» Task
The data must be given again exactly as written, with all images omitted.

» Information provided

*** Block opens ***

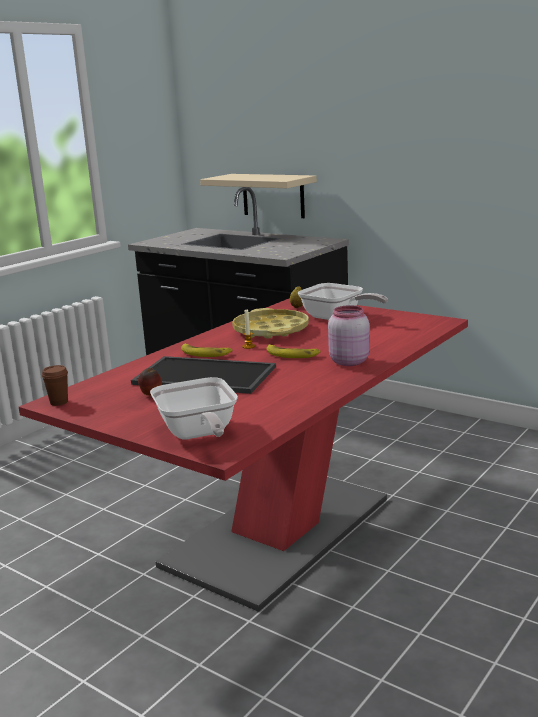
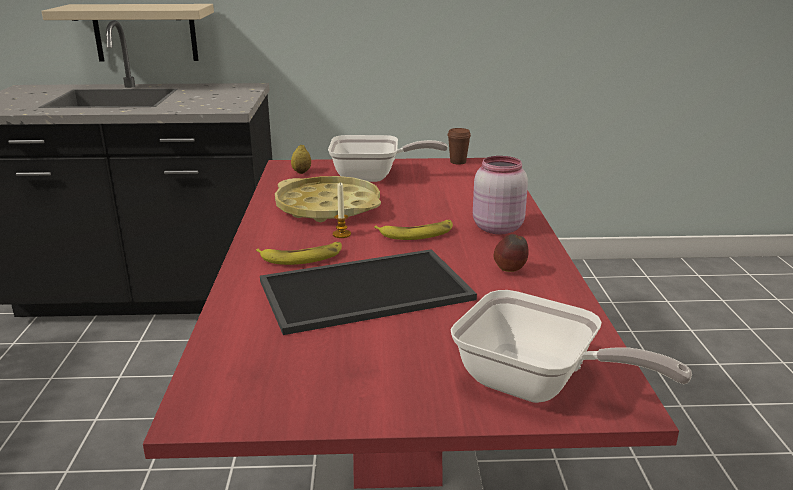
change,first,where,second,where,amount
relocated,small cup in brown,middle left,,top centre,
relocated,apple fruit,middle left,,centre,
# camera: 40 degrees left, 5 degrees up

*** Block closes ***

» Result for this exercise
change,first,where,second,where,amount
relocated,small cup in brown,middle left,,top centre,
relocated,apple fruit,middle left,,centre,
# camera: 40 degrees left, 5 degrees up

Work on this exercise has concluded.